### TEXTE FOURNI
%%

- HOSPIMEDIA
Le TGI de Paris a condamné l'État à verser plus de 617 000 euros à titre de dommages et intérêts à un homme pour une période d'hospitalisation sous contrainte de plus de 17 ans, car les arrêtés préfectoraux fondant son placement en hospitalisation ont été régulièrement annulés, notamment pour insuffisance de motivations.
Le tribunal de grande instance (TGI) de Paris a condamné l'État à verser 617 000 euros environ à titre de dommages et intérêts à un homme hospitalisé sous contrainte durant près de dix-huit ans, au motif que ce dernier a été privé de liberté sur le fondement d'arrêtés préfectoraux illégaux, car insuffisamment motivés. En effet, selon une décision du TGI rendue le 21 novembre 2016, les juges relèvent que cet homme a été "privé de liberté sur le fondement de décisions illégales" de septembre 1995 à novembre 2003 et de mars 2007 à novembre 2012. Se référant à la Convention européenne des droits de l'homme et des libertés fondamentales, le TGI rappelle que "toute personne a droit à la liberté et à la sûreté et nul ne peut être privé de sa liberté, sauf dans des cas précisés par la convention, et selon des voies légales". Or les différents arrêtés préfectoraux plaçant cet homme sous hospitalisation ont constamment été annulés par les juridictions administratives. Donc en "l'absence de toute décision fondant l'hospitalisation sous contrainte [de ce patient], et sans qu'il y ait lieu de rechercher si elle était médicalement justifiée et nécessaire, [le patient] est fondé à solliciter l'indemnisation de l'intégralité du préjudice qui en découle", écrivent les magistrats.
Près de 1,5 M€ de réparations demandées à l'État
Le patient a été mis en examen au mois de mars 1995 pour des faits de dégradations commis au préjudice de l'association des Témoins de Jéhovah de Rennes (Ille-et-Vilaine) et placé en détention provisoire. Dans le cadre de l'instruction, les médecins ont conclu à son irresponsabilité pénale, ce qui a conduit le préfet du département à prendre un arrêté d'hospitalisation d'office (HO) en septembre 1995. Cette HO a été prolongée par des arrêtés préfectoraux en octobre 1995 puis janvier et juillet 1996. "Ce dernier arrêté précisant que l'hospitalisation se poursuivrait jusqu'à ce qu'il en soit décidé autrement", relèvent les magistrats du TGI de Paris. L'homme a ainsi été placé au CH Guillaume-Régnier de Rennes, en hospitalisation complète jusqu'en novembre 2012, "à l'exception d'une période de "fugue", de [...] novembre 2003 à [...] mars 2007". Or le tribunal administratif de Rennes a annulé les arrêtés précités dans plusieurs décisions rendues en octobre 2012 et mars 2013. En novembre 2012, le juge des libertés et de la détention du TGI de Rennes a ordonné la mainlevée de la mesure de placement. Le lendemain de cette décision, le préfet prend un nouvel arrêté de placement en programme de soins, avec autorisation de sortie pendant trois heures par semaine. Un arrêté qui sera encore une fois annulé, en juillet 2014. C'est en septembre 2015 que le patient, assisté de son curateur, l'Association pour l'action sociale et éducative (Apase), assigne l'agent judiciaire de l'État pour le paiement de plus de 1,5 million d'euros (M€) en réparation des différents préjudices subis, au premier rang desquels la privation de liberté.

%%

### VOS TÂCHES
(a) Répondez à ces questions sur l'article sur l'hospitalisation sous contrainte :
(i) À quelle date le TGI de Paris a-t-il rendu sa décision ?
(ii) Dans quel hôpital l'homme a-t-il été placé ?
(iii) Quelle somme le patient a-t-il réclamée à l'État ?
(b) Donnez le mois et l'année de chacun des arrêtés préfectoraux qui, d'après l'article sur l'hospitalisation sous contrainte, ont décidé ou prolongé l'hospitalisation d'office.
(c) Reprenez l'article sur l'hospitalisation sous contrainte là où il s'arrête et écrivez la suite en quelques phrases.
Le matériel placé après l'article n'a aucun lien avec lui.

### DONNÉES EXTRAITES

%%

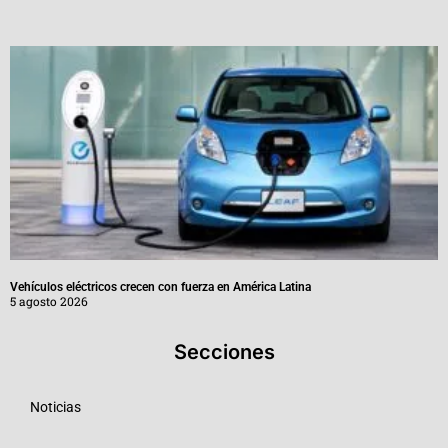
Vehículos eléctricos crecen con fuerza en América Latina
5 agosto 2026
Secciones
Noticias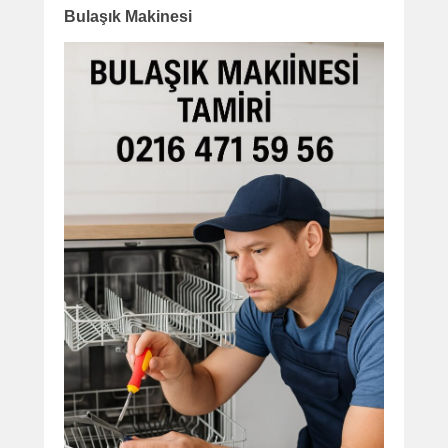
Bulaşık Makinesi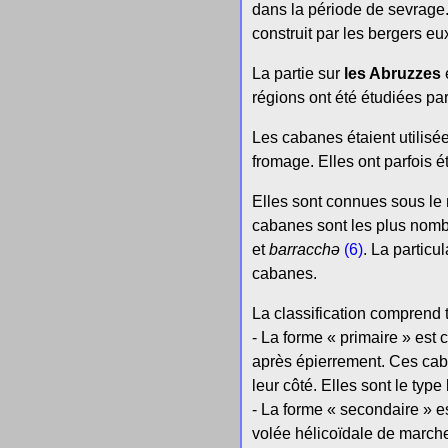
dans la période de sevrage
construit par les bergers e
La partie sur
les Abruzzes
régions ont été étudiées pa
Les cabanes étaient utilisée
fromage. Elles ont parfois 
Elles sont connues sous le
cabanes sont les plus nomb
et
barracchə
(6)
. La particu
cabanes.
La classification comprend t
- La forme « primaire » est 
après épierrement. Ces caba
leur côté. Elles sont le typ
- La forme « secondaire » e
volée hélicoïdale de marche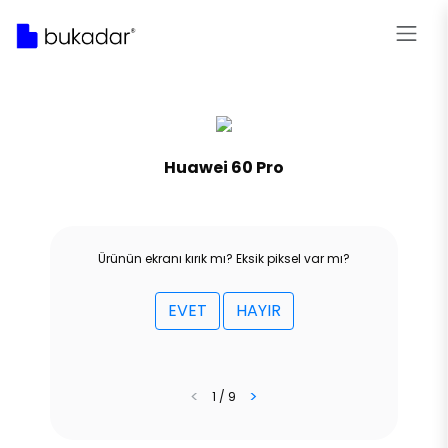
Huawei 60 Pro
Ürünün ekranı kırık mı? Eksik piksel var mı?
EVET
HAYIR
<
>
1 / 9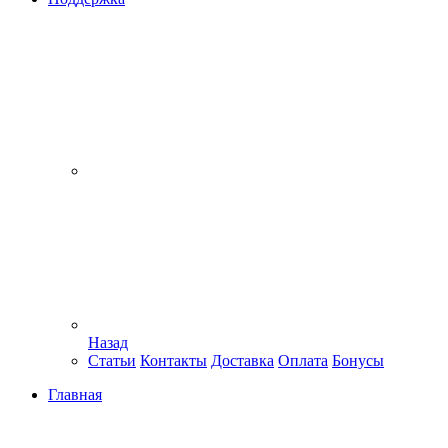
Назад
Статьи
Контакты
Доставка
Оплата
Бонусы
Главная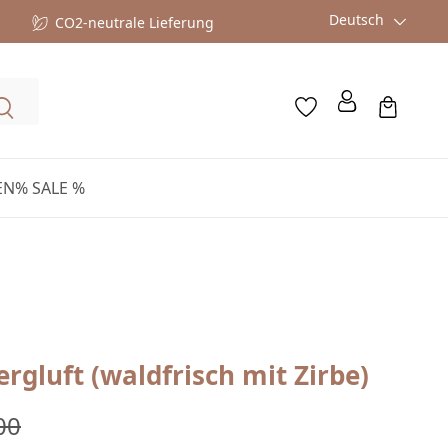
Deutsch
CO2-neutrale Lieferung
EN
% SALE %
rgluft (waldfrisch mit Zirbe)
ärer Preis:
00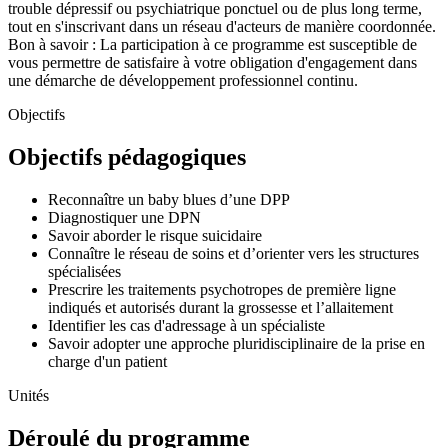
trouble dépressif ou psychiatrique ponctuel ou de plus long terme,
tout en s'inscrivant dans un réseau d'acteurs de manière coordonnée.
Bon à savoir : La participation à ce programme est susceptible de
vous permettre de satisfaire à votre obligation d'engagement dans
une démarche de développement professionnel continu.
Objectifs
Objectifs pédagogiques
Reconnaître un baby blues d’une DPP
Diagnostiquer une DPN
Savoir aborder le risque suicidaire
Connaître le réseau de soins et d’orienter vers les structures
spécialisées
Prescrire les traitements psychotropes de première ligne
indiqués et autorisés durant la grossesse et l’allaitement
Identifier les cas d'adressage à un spécialiste
Savoir adopter une approche pluridisciplinaire de la prise en
charge d'un patient
Unités
Déroulé du programme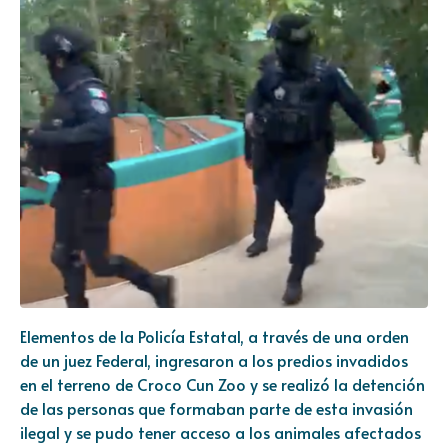
Elementos de la Policía Estatal, a través de una orden
de un juez Federal, ingresaron a los predios invadidos
en el terreno de Croco Cun Zoo y se realizó la detención
de las personas que formaban parte de esta invasión
ilegal y se pudo tener acceso a los animales afectados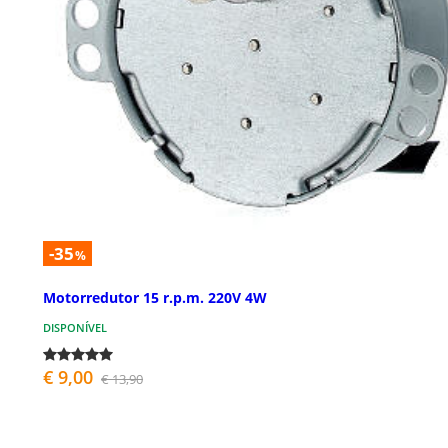
-35
%
Motorredutor 15 r.p.m. 220V 4W
DISPONÍVEL
€ 9,00
€ 13,90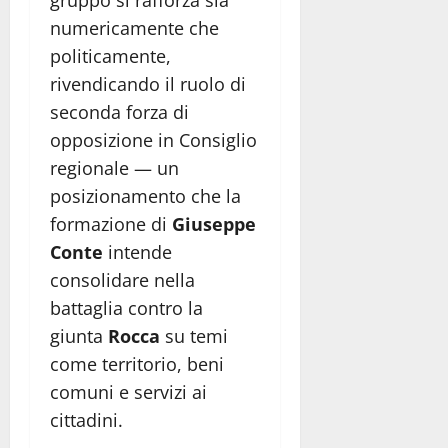
gruppo si rafforza sia
numericamente che
politicamente,
rivendicando il ruolo di
seconda forza di
opposizione in Consiglio
regionale — un
posizionamento che la
formazione di
Giuseppe
Conte
intende
consolidare nella
battaglia contro la
giunta
Rocca
su temi
come territorio, beni
comuni e servizi ai
cittadini.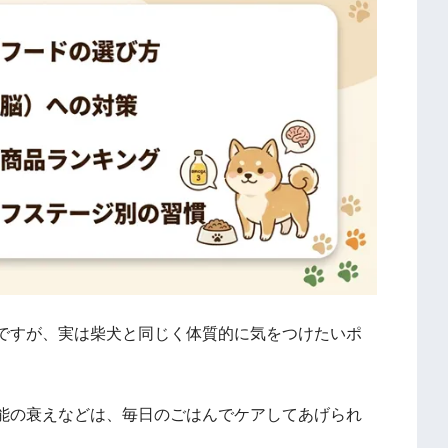
ですが、実は柴犬と同じく体質的に気をつけたいポ
能の衰えなどは、毎日のごはんでケアしてあげられ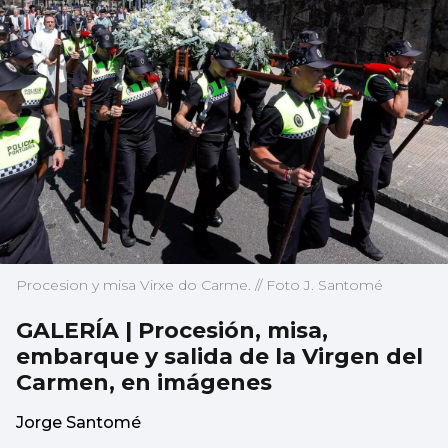
Procesion y misa Virxe do Carme. // Foto J. Santomé
GALERÍA | Procesión, misa,
embarque y salida de la Virgen del
Carmen, en imágenes
Jorge Santomé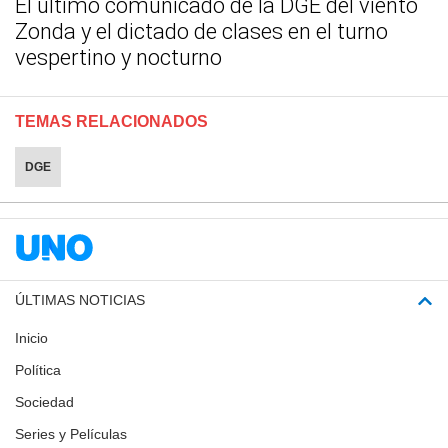
El último comunicado de la DGE del viento
Zonda y el dictado de clases en el turno
vespertino y nocturno
TEMAS RELACIONADOS
DGE
ÚLTIMAS NOTICIAS
Inicio
Política
Sociedad
Series y Películas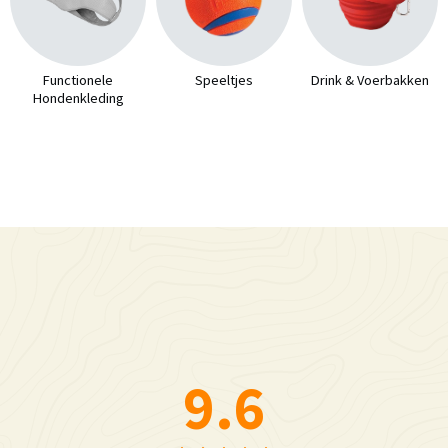
Functionele
Speeltjes
Drink & Voerbakken
Hondenkleding
9.6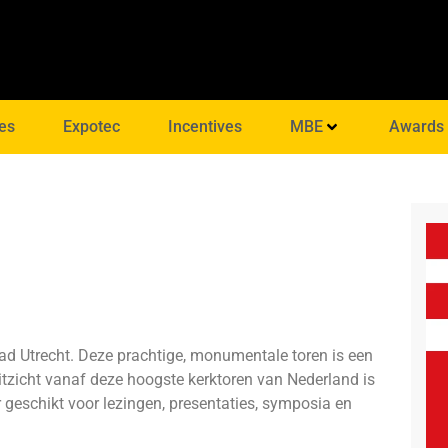
es
Expotec
Incentives
MBE
Awards
d Utrecht. Deze prachtige, monumentale toren is een
itzicht vanaf deze hoogste kerktoren van Nederland is
geschikt voor lezingen, presentaties, symposia en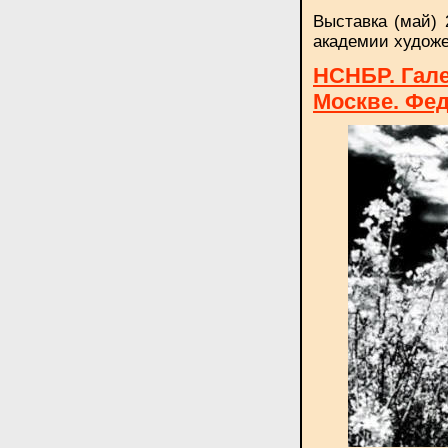
Выставка (май) 
академии художес
НСНБР. Гале
Москве. Фед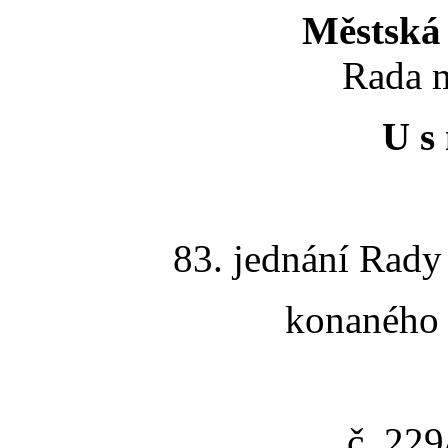
Městská 
Rada m
U s 
83. jednání Rady
konaného 
č. 22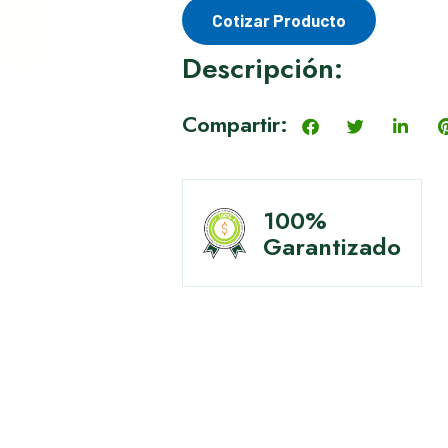
Cotizar Producto
Descripción:
Compartir:
100%
Garantizado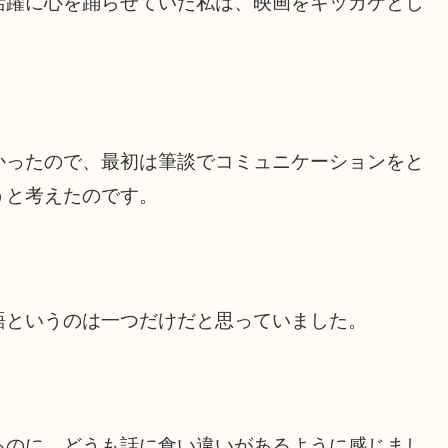
活躍に心を踊らせていた私は、映画をキッカケとし
かったので、最初は筆談でコミュニケーションをと
うと考えたのです。
語というのは一つだけだと思っていました。
るのに、どうも話に食い違いがあるように感じまし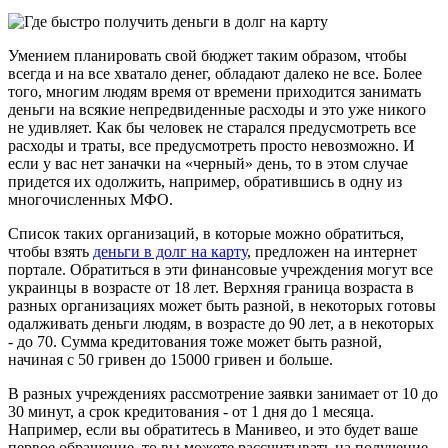
Умением планировать свой бюджет таким образом, чтобы
всегда и на все хватало денег, обладают далеко не все. Более
того, многим людям время от времени приходится занимать
деньги на всякие непредвиденные расходы и это уже никого
не удивляет. Как бы человек не старался предусмотреть все
расходы и траты, все предусмотреть просто невозможно. И
если у вас нет заначки на «черный» день, то в этом случае
придется их одолжить, например, обратившись в одну из
многочисленных МФО.
Список таких организаций, в которые можно обратиться,
чтобы взять
деньги в долг на карту
, предложен на интернет
портале. Обратиться в эти финансовые учреждения могут все
украинцы в возрасте от 18 лет. Верхняя граница возраста в
разных организациях может быть разной, в некоторых готовы
одалживать деньги людям, в возрасте до 90 лет, а в некоторых
- до 70. Сумма кредитования тоже может быть разной,
начиная с 50 гривен до 15000 гривен и больше.
В разных учреждениях рассмотрение заявки занимает от 10 до
30 минут, а срок кредитования - от 1 дня до 1 месяца.
Например, если вы обратитесь в Манивео, и это будет ваше
первое обращение, то вы можете рассчитывать на получение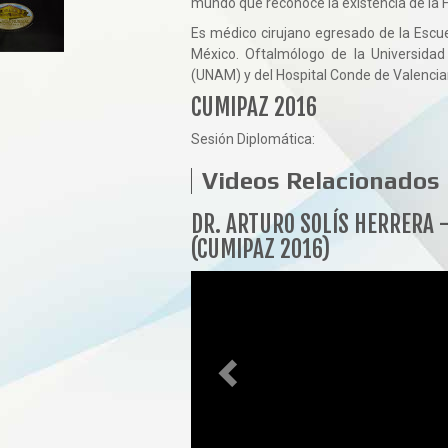
mundo que reconoce la existencia de la 
Es médico cirujano egresado de la Escue
México. Oftalmólogo de la Universida
(UNAM) y del Hospital Conde de Valencia
CUMIPAZ 2016
Sesión Diplomática:
Videos Relacionados
Anterior
DR. ARTURO SOLÍS HERRERA -
(CUMIPAZ 2016)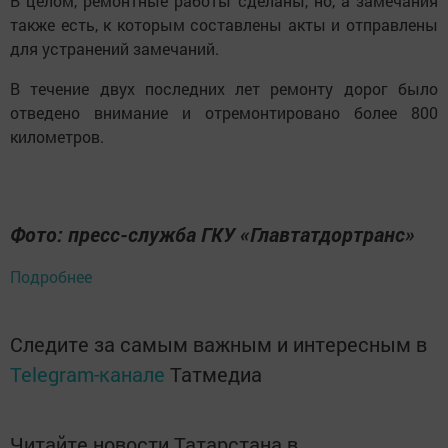
В целом, ремонтные работы сделаны, но, а замечания
также есть, к которым составлены акты и отправлены
для устранений замечаний.
В течение двух последних лет ремонту дорог было
отведено внимание и отремонтировано более 800
километров.
Фото: пресс-служба ГКУ «Главтатдортранс»
Подробнее
Следите за самым важным и интересным в
Telegram-канале
Татмедиа
Читайте новости Татарстана в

%%

### RÉPONSES À L'EXERCICE
(a)
(i) Le 21 novembre 2016.
(ii) Au CH Guillaume-Régnier de Rennes.
(iii) Plus de 1,5 million d'euros.

(b) Septembre 1995, octobre 1995, janvier 1996, juillet 1996.

(c)
Le préfet ne doit pas se "contenter" d'une référence au certificat
Pour décider de l'annulation des arrêtés préfectoraux, les magistrats du tribunal administratif (TA) de Rennes ont fait un rappel de la nécessaire motivation de tels arrêtés, selon une décision dont Hospimedia a eu copie. En effet, ils expliquent que l'autorité administrative, lorsqu'elle prononce ou maintient une HO, doit "indiquer dans sa décision les éléments de droit et de fait qui justifient cette mesure". Si elle "peut satisfaire à cette exigence de motivation en se référant au certificat médical circonstancié qui doit nécessairement être établi avant la décision préfectorale, c'est à condition de s'en approprier le contenu" et de joindre ce certificat à la décision, expliquent les juges. Or, en l'espèce, les arrêtés préfectoraux concernant le patient. "visaient le certificat médical préalablement établi par un médecin de l'établissement, puis se bornent à considérer qu'il "résulte de ce document que l'état de santé mentale [du patient] nécessite la reconduction" de son HO. Par ailleurs, ont relevé les magistrats, il n'a pas été prouvé que les arrêtés préfectoraux ont bien été accompagnés des certificats médicaux auxquels ils faisaient référence.